March has a habit of creeping up quietly… and then suddenly it’s the end of the tax year. While finance teams are focused on year-end reporting, this is also a brilliant checkpoint for HR. A moment to pause, tidy up loose ends and make sure you’re stepping into April organised with your ducks all in a row. Here are five practical HR tasks we’d recommend ticking off before 31 March 2026.
1. Payroll Check-in
Before March closes, take a moment to review:
- Have all salary increases been processed correctly?
- Are bonuses and commission recorded accurately?
- Are pension contributions aligned?
- Are benefits in kind up to date?
- Is everything ready for P60s?
Even if you outsource payroll, the responsibility still sits with you as the employer.

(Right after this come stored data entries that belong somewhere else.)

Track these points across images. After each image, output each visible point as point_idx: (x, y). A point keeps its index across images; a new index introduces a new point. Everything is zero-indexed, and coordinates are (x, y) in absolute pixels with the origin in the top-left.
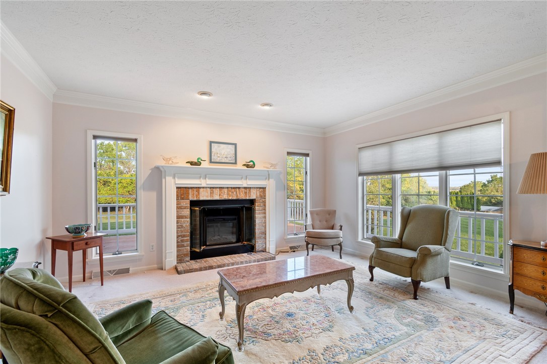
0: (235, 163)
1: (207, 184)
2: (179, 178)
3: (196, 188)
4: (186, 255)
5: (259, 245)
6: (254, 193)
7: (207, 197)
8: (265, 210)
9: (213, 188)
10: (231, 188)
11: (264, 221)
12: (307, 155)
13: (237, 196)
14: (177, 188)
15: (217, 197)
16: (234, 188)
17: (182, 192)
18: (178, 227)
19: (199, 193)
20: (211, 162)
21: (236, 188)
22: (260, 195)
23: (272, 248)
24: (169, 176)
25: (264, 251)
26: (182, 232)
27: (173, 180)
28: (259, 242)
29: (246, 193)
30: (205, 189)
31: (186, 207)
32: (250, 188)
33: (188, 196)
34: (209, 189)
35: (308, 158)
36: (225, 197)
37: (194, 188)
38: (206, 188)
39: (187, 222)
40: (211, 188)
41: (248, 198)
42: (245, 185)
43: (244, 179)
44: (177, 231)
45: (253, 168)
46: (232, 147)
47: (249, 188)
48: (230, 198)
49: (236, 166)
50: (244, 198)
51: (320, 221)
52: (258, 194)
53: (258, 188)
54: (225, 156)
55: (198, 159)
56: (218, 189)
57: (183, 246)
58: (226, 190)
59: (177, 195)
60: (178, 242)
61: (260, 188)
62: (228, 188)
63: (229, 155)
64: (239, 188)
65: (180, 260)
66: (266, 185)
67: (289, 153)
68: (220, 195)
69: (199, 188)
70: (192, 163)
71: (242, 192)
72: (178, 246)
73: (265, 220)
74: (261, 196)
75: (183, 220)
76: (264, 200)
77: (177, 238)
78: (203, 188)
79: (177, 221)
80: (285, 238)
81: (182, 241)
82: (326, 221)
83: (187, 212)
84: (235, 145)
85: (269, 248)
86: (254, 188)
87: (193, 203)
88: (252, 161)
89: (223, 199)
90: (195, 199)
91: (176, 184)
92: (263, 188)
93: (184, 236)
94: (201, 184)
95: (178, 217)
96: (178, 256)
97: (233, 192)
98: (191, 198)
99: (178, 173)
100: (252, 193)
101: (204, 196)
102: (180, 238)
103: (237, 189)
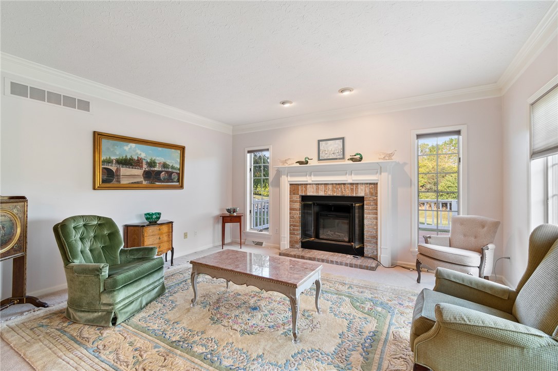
0: (343, 158)
1: (312, 181)
2: (291, 176)
3: (304, 184)
4: (296, 242)
5: (368, 249)
6: (362, 190)
7: (313, 192)
8: (377, 210)
9: (318, 184)
10: (336, 184)
11: (375, 223)
12: (458, 133)
13: (342, 193)
14: (290, 184)
15: (322, 193)
16: (339, 184)
17: (294, 187)
18: (290, 218)
19: (306, 189)
20: (319, 160)
21: (341, 184)
22: (370, 192)
23: (384, 256)
24: (285, 175)
25: (375, 258)
26: (293, 222)
27: (286, 178)
28: (368, 247)
29: (352, 189)
30: (311, 186)
31: (297, 201)
32: (357, 184)
33: (298, 191)
34: (314, 186)
36: (330, 193)
37: (302, 184)
38: (312, 184)
39: (298, 214)
40: (316, 184)
41: (354, 195)
42: (350, 181)
43: (349, 175)
44: (290, 221)
45: (360, 161)
46: (340, 142)
47: (355, 184)
48: (335, 194)
49: (345, 161)
50: (350, 195)
51: (465, 236)
52: (368, 191)
53: (367, 184)
54: (332, 152)
55: (306, 158)
56: (323, 186)
57: (294, 234)
58: (330, 187)
59: (290, 191)
60: (290, 230)
61: (370, 184)
62: (332, 184)
63: (336, 150)
64: (344, 184)
65: (292, 245)
66: (378, 180)
67: (419, 136)
68: (325, 191)
69: (307, 184)
70: (301, 163)
71: (348, 188)
72: (290, 233)
73: (377, 223)
74: (371, 194)
75: (294, 212)
76: (375, 198)
77: (290, 226)
78: (310, 184)
79: (290, 212)
80: (411, 250)
81: (294, 230)
83: (298, 205)
84: (343, 139)
85: (380, 256)
86: (362, 184)
87: (304, 198)
88: (360, 154)
89: (327, 195)
90: (303, 194)
91: (289, 181)
92: (374, 184)
93: (295, 226)
94: (307, 181)
95: (291, 209)
96: (290, 241)
97: (338, 189)
98: (300, 194)
99: (291, 172)
100: (359, 190)
101: (311, 192)
102: (292, 227)
103: (342, 186)
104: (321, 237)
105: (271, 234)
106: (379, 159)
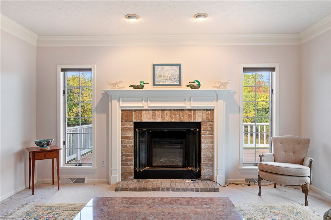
0: (180, 84)
1: (149, 107)
2: (123, 101)
3: (139, 110)
4: (130, 174)
5: (204, 173)
6: (199, 116)
7: (149, 119)
8: (213, 134)
9: (155, 110)
10: (174, 110)
11: (211, 147)
12: (273, 69)
13: (180, 119)
14: (122, 110)
15: (159, 120)
16: (177, 110)
17: (126, 114)
18: (122, 147)
19: (141, 116)
20: (154, 84)
21: (179, 110)
22: (207, 118)
23: (220, 176)
24: (115, 99)
25: (211, 179)
26: (126, 151)
27: (118, 103)
28: (205, 170)
29: (190, 115)
30: (147, 112)
31: (130, 128)
32: (195, 110)
33: (132, 118)
34: (151, 112)
35: (274, 73)
36: (167, 119)
37: (137, 110)
38: (149, 110)
39: (131, 143)
40: (153, 110)
41: (192, 121)
42: (189, 107)
43: (187, 101)
44: (122, 150)
45: (198, 88)
46: (176, 68)
47: (193, 110)
48: (173, 121)
49: (181, 88)
50: (188, 121)
51: (285, 152)
52: (205, 117)
53: (204, 110)
54: (169, 78)
55: (141, 82)
56: (160, 112)
57: (127, 165)
58: (168, 113)
59: (122, 117)
60: (122, 161)
61: (207, 110)
62: (170, 110)
63: (173, 76)
64: (182, 110)
65: (124, 177)
66: (214, 107)
67: (245, 69)
68: (162, 118)
69: (142, 110)
70: (135, 87)
71: (186, 114)
72: (122, 164)
73: (213, 146)
74: (208, 119)
75: (127, 140)
76: (212, 123)
77: (122, 156)
78: (146, 110)
79: (122, 141)
80: (240, 167)
81: (126, 160)
82: (294, 153)
83: (131, 133)
84: (180, 65)
85: (216, 177)
86: (200, 110)
87: (137, 125)
88: (197, 81)
89: (165, 121)
90: (138, 121)
91: (120, 107)
92: (210, 110)
93: (128, 156)
94: (143, 107)
95: (123, 138)
96: (122, 173)
97: (176, 115)
98: (134, 120)
99: (123, 96)
100: (197, 116)
101: (147, 118)
102: (125, 158)
103: (181, 112)
104: (154, 165)
105: (96, 167)
106: (213, 87)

A quick review now can prevent those awkward “we just need to correct something…” conversations later.
2. Prepare for National Minimum Wage Changes
April brings updates to National Minimum Wage and National Living Wage rates.
Now is the time to:
- Identify who will be affected
- Review salary banding and pay differentials
- Plan for the financial impact on your wider payroll
- Think about how you’ll communicate changes
- Minimum wage increases are straightforward. The ripple effect sometimes isn’t.
Taking a quick look at the wider pay picture keeps everything balanced.
3. Review Annual Leave Before the Rush
If your holiday year follows the tax year, March often triggers a sudden burst of leave requests.
Before that happens:
- Check outstanding holiday balances
- Remind employees about booking deadlines
- Confirm your carry-over rules are in line with legislation
- Encourage managers to actively manage leaveIf leave is stacking up, it’s worth getting ahead of it early. A simple reminder and a bit of planning keeps things manageable for everyone.
4. Give Your Handbook a Proper Spring Clean
When did you last properly review your Employee Handbook?
March is a great time to:
- Check disciplinary and grievance procedures
- Review absence and sickness policies
- Update flexible working guidance
- Confirm family leave entitlements
- Review your policies against upcoming legislative changes taking effect in April 2026 under the Employment Rights Act 2025, including updates to paternity and parental leave, Statutory Sick Pay, and expanded whistleblowing protections
Policies don’t update themselves (unfortunately). A regular refresh keeps everything current and avoid a last-minute scramble when legislation changes. And if managers can actually find the documents? Even better.
5. Lift Your Head and Look at the Bigger Picture
The end of the tax year can also be a natural planning point.
Take a step back and consider:
- Have all probation reviews been completed properly?
- Are appraisals meaningful, or just diary entries?
- What training does the business actually need?
- Are any fixed-term contracts ending soon?
- Do you have upcoming recruitment needs?
HR isn’t all firefighting. When it’s working well, it makes management easier and teams steadier. March just happens to be a handy checkpoint before April arrives.
A Final Thought
A lot of HR pressure comes from timing rather than difficulty. Treating March as a quick check-in means you head into the new financial year organised rather than reactive.